Friday, June 15, 2012

Infidelity, or Not.

In study after study on human sexuality, in particular marriage fidelity, men are found to cheat more often than women. You can find dozens of papers and articles that ultimately explain this in terms of the evolutionary drive to “spread our genes.”  This line of reasoning goes like this: men use two mating strategies to spread their genes.  Make lots of babies with random women and some will be good at making lots more babies, thus spreading your genes around, or make a few babies with one woman and stay to raise, train and protect them to ensure quality.

It is easy to understand how both strategies can lead to spreading one’s genetic material.  And in studies of other species, even ones like birds who take a single mate and stay together for a season or for life and jointly raise their offspring, male infidelity is not uncommon.

The American divorce rate of 50% certainly implies that one or another of the couple is seeking a “better” mate.  Many studies show that such divorces are not uncommonly cause by male infidelity.

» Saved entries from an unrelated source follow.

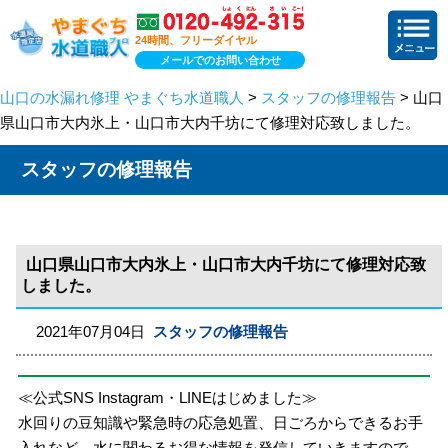
24時間、フリーダイヤル
メールでのお問い合わせ
山口の水漏れ修理 やまぐち水道職人
>
スタッフの修理報告
> 山口
県山口市大内氷上・山口市大内千坊にて修理対応致しました。
スタッフの修理報告
山口県山口市大内氷上・山口市大内千坊にて修理対応致
しました。
2021年07月04日
スタッフの修理報告
≪公式SNS Instagram・LINEはじめました≫
水回りの豆知識や緊急時の応急処置、日ごろからできるお手
入れなど、水に関わるお得な情報を発信していきますので、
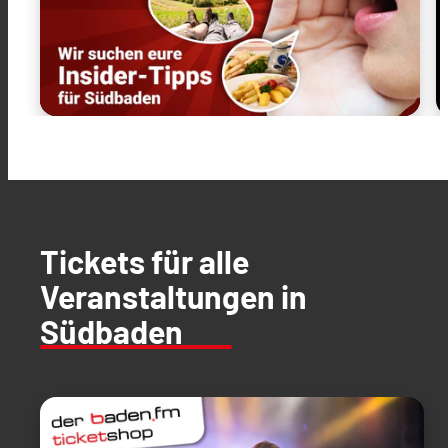
Tickets für alle
Veranstaltungen in
Südbaden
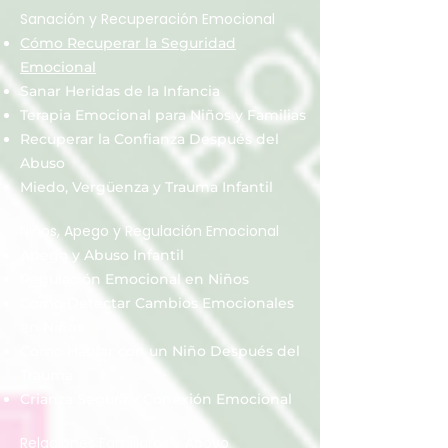
Sanación y Recuperación Emocional
Cómo Recuperar la Seguridad
Emocional
Sanar Heridas de la Infancia
Terapia Emocional para Niños y Familias
Recuperar la Confianza Después del
Abuso
Miedo, Vergüenza y Trauma Infantil
Niños, Apego y Regulación Emocional
Apego y Abuso Infantil
Regulación Emocional en Niños
Cómo Detectar Cambios Emocionales
en Niños
Cómo Hablar con un Niño Después del
Trauma
Crianza Segura y Conexión Emocional
Relaciones Familiares y Apoyo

Those who study this subject say that female infidelity doesn’t make nearly as much evolutionary sense.  A female can only have one child at a time, regardless of how many males she might be sexually active with (although this isn’t universally true across all species; with some animals, a female can have a single litter with different fathers).  Her best strategy is to pick the fittest male she can - hence the sometime dramatic courtship displays by many animal species - and try to keep him around to protect and help raise the infants.

 But female infidelity DOES exist.  In a study by Jane Reid, a biologist at the University of Aberdeen in Scotland, in a group of wild song sparrows, 28% of the hatchlings were from fathers other than the female’s mate.  A suggested motive for this female infidelity was that perhaps she mated with males even better fit than her mate.  Reid’s study showed that wasn’t true.  The “bastard” hatchlings actually produced fewer offspring creating somewhat of a genetic bottleneck for the founding female’s gene line.

In the end, it may all be due to male promiscuity after all.  If there is a gene that causes some males to choose the “promiscuous” route to spreading his genes, as opposed to the “nurturing” route, perhaps those genes are spread to his female offspring, making more likely to engage in similar behavior.

To bring this to a personal level, I’d like to suggest that if humans, and possibly other species, find the right mate, all this infidelity might vanish.  Perhaps the 50% of marriages that DON’T end in divorce mean that at least half of us are better are picking the right mate.